The FDA has granted a groundbreaking approval to a fluorescent light system that illuminates leftover breast cancer tissue in real-time during surgery—to help ensure a thorough removal of the tumor and avoid the need for follow-up procedures.
Lumicell’s approach starts with an injectable imaging agent, Lumisight (pegulicianine)—which is inactive at first but begins to glow when it interacts with particular enzymes found around tumor cells.
At the same time, the company’s computerized, handheld imaging probe scans the inside of the surgical cavity created during a breast-conserving lumpectomy and logs any signs of residual cancer hidden among the healthy cells.
Lumisight was approved via the FDA’s pharmaceutical review pathway—after receiving a positive recommendation from an independent advisory committee in early March—while Lumicell’s Direct Visualization System hardware took a parallel track through the agency’s device center.
“We are immensely proud of the dual approval of Lumisight and Lumicell DVS—we believe this is the first drug-device combination product approved in over a decade to have followed both of the FDA’s most stringent NDA and PMA review processes,” Lumicell’s president and chief operating officer Howard Hechler said in a statement. “With the FDA’s approval, LumiSystem is now the first and only imaging combination product capable of detecting cancerous tissue where it matters most, inside the breast cavity.”

● ● ●

* _ACTIVITIES_:
a – In the text on the FDA approval, what is the generic name of the imaging agent Lumisight?
b – Revise the FDA approval text between "At the same" and "the healthy cells.", inclusive, so that "handheld" becomes "portable".
c – Continue the article on the FDA's approval of Lumicell's imaging system from its final sentence.

* _SOURCE INFORMATION_:

● ● ●

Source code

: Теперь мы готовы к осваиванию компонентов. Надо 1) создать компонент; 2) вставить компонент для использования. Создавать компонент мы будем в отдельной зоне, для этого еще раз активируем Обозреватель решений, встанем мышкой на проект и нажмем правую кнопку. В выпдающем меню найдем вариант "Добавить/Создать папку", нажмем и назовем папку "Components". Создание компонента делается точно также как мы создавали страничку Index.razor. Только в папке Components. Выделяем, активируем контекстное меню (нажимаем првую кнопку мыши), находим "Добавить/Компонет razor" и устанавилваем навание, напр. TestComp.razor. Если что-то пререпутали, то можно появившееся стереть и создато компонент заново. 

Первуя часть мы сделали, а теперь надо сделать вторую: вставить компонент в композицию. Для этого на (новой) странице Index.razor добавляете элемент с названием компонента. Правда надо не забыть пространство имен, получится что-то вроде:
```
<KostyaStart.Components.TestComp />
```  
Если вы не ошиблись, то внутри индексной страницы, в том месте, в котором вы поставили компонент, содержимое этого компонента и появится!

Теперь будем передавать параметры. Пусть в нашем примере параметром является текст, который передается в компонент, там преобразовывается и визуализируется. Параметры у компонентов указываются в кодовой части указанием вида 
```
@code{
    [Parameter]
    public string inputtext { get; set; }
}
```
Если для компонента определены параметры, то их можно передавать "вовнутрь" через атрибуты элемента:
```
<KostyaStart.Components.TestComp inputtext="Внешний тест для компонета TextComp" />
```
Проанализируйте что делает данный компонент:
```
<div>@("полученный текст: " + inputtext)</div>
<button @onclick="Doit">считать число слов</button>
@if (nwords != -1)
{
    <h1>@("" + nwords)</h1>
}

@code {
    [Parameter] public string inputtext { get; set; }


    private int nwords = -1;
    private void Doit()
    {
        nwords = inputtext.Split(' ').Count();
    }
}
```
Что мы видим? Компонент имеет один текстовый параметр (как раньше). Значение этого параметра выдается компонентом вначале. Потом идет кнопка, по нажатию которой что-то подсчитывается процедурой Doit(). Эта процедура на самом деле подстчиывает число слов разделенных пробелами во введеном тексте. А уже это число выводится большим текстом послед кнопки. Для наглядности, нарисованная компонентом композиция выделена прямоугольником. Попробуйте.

● ● ●

* _RESULTS FOR THE EXERCISE_:
a – Pegulicianine.

b –
At the same time, the company’s computerized, portable imaging probe scans the inside of the surgical cavity created during a breast-conserving lumpectomy and logs any signs of residual cancer hidden among the healthy cells.

c –
According to the company, about one-third of women who undergo the removal of a breast tumor have to return to the operating room for another surgery. Meanwhile, about two-thirds of those follow-up procedures end up not finding any residual cancer, leaving clinicians to wonder if previous assessments were wrong or if the cancer was simply missed a second time.
Lumicell said its system—which previously received both the FDA’s pharmaceutical fast track and breakthrough device designations—can provide 84% diagnostic accuracy.
In a clinical trial of about 400 participants undergoing breast cancer surgery, follow-up procedures were avoided in 9 of 62 patients that had positive tumor margins. At the same time, 27 of 357 patients in the LumiSystem arm had extra tumor tissue removed after a standard lumpectomy, including 22 who were initially ascribed negative margins.
Administration of the Lumisight imaging agent was halted due to side effects in six patients; two patients developed serious adverse events related to pegulicianine. The study’s results were published in April 2023 in the journal NEJM Evidence.
Lumicell is also studying its combination imaging approach in gastrointestinal tumors, sarcomas and peritoneal metastases—the last of which can be difficult to detect with a CT, PET or MRI scan—as well as in brain and prostate cancers.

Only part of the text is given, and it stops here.